**What is being asked:** In full and without error, repeat the entries below.

Saved entries:

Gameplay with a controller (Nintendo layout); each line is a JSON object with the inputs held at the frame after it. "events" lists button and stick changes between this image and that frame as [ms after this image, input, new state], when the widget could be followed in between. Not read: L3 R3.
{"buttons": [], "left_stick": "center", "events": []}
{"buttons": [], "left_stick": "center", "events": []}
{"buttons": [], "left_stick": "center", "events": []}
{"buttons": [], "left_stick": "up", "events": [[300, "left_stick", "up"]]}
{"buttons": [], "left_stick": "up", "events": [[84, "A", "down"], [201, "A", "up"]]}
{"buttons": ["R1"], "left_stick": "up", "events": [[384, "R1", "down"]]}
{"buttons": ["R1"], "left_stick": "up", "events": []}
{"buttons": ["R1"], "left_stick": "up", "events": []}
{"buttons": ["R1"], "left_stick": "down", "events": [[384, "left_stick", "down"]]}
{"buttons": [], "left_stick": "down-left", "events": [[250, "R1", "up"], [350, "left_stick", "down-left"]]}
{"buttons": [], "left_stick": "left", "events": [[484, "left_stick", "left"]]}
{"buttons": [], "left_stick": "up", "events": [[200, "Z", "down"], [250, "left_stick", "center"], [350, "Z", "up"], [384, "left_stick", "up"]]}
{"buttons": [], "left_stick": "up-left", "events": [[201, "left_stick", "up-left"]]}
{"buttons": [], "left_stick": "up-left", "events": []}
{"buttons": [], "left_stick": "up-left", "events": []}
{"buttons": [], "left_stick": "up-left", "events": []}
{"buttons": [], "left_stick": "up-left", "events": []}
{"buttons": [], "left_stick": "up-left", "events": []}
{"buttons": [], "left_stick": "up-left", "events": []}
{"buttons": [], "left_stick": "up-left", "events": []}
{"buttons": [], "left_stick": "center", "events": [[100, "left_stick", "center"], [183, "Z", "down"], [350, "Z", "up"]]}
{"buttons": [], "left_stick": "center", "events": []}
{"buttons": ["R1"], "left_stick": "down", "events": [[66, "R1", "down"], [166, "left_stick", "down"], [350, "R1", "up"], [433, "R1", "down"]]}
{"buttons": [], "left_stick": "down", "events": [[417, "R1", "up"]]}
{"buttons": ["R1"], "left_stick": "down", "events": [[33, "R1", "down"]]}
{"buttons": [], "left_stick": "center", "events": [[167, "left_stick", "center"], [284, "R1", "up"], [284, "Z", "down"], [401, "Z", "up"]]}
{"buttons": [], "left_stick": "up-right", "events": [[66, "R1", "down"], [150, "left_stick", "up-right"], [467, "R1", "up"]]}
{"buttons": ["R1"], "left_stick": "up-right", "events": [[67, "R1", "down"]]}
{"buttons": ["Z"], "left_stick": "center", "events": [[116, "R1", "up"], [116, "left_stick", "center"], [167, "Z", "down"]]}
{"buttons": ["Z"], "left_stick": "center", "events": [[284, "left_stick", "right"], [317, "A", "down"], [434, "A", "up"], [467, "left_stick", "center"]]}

**Task answer:**
Gameplay with a controller (Nintendo layout); each line is a JSON object with the inputs held at the frame after it. "events" lists button and stick changes between this image and that frame as [ms after this image, input, new state], when the widget could be followed in between. Not read: L3 R3.
{"buttons": [], "left_stick": "center", "events": []}
{"buttons": [], "left_stick": "center", "events": []}
{"buttons": [], "left_stick": "center", "events": []}
{"buttons": [], "left_stick": "up", "events": [[300, "left_stick", "up"]]}
{"buttons": [], "left_stick": "up", "events": [[84, "A", "down"], [201, "A", "up"]]}
{"buttons": ["R1"], "left_stick": "up", "events": [[384, "R1", "down"]]}
{"buttons": ["R1"], "left_stick": "up", "events": []}
{"buttons": ["R1"], "left_stick": "up", "events": []}
{"buttons": ["R1"], "left_stick": "down", "events": [[384, "left_stick", "down"]]}
{"buttons": [], "left_stick": "down-left", "events": [[250, "R1", "up"], [350, "left_stick", "down-left"]]}
{"buttons": [], "left_stick": "left", "events": [[484, "left_stick", "left"]]}
{"buttons": [], "left_stick": "up", "events": [[200, "Z", "down"], [250, "left_stick", "center"], [350, "Z", "up"], [384, "left_stick", "up"]]}
{"buttons": [], "left_stick": "up-left", "events": [[201, "left_stick", "up-left"]]}
{"buttons": [], "left_stick": "up-left", "events": []}
{"buttons": [], "left_stick": "up-left", "events": []}
{"buttons": [], "left_stick": "up-left", "events": []}
{"buttons": [], "left_stick": "up-left", "events": []}
{"buttons": [], "left_stick": "up-left", "events": []}
{"buttons": [], "left_stick": "up-left", "events": []}
{"buttons": [], "left_stick": "up-left", "events": []}
{"buttons": [], "left_stick": "center", "events": [[100, "left_stick", "center"], [183, "Z", "down"], [350, "Z", "up"]]}
{"buttons": [], "left_stick": "center", "events": []}
{"buttons": ["R1"], "left_stick": "down", "events": [[66, "R1", "down"], [166, "left_stick", "down"], [350, "R1", "up"], [433, "R1", "down"]]}
{"buttons": [], "left_stick": "down", "events": [[417, "R1", "up"]]}
{"buttons": ["R1"], "left_stick": "down", "events": [[33, "R1", "down"]]}
{"buttons": [], "left_stick": "center", "events": [[167, "left_stick", "center"], [284, "R1", "up"], [284, "Z", "down"], [401, "Z", "up"]]}
{"buttons": [], "left_stick": "up-right", "events": [[66, "R1", "down"], [150, "left_stick", "up-right"], [467, "R1", "up"]]}
{"buttons": ["R1"], "left_stick": "up-right", "events": [[67, "R1", "down"]]}
{"buttons": ["Z"], "left_stick": "center", "events": [[116, "R1", "up"], [116, "left_stick", "center"], [167, "Z", "down"]]}
{"buttons": ["Z"], "left_stick": "center", "events": [[284, "left_stick", "right"], [317, "A", "down"], [434, "A", "up"], [467, "left_stick", "center"]]}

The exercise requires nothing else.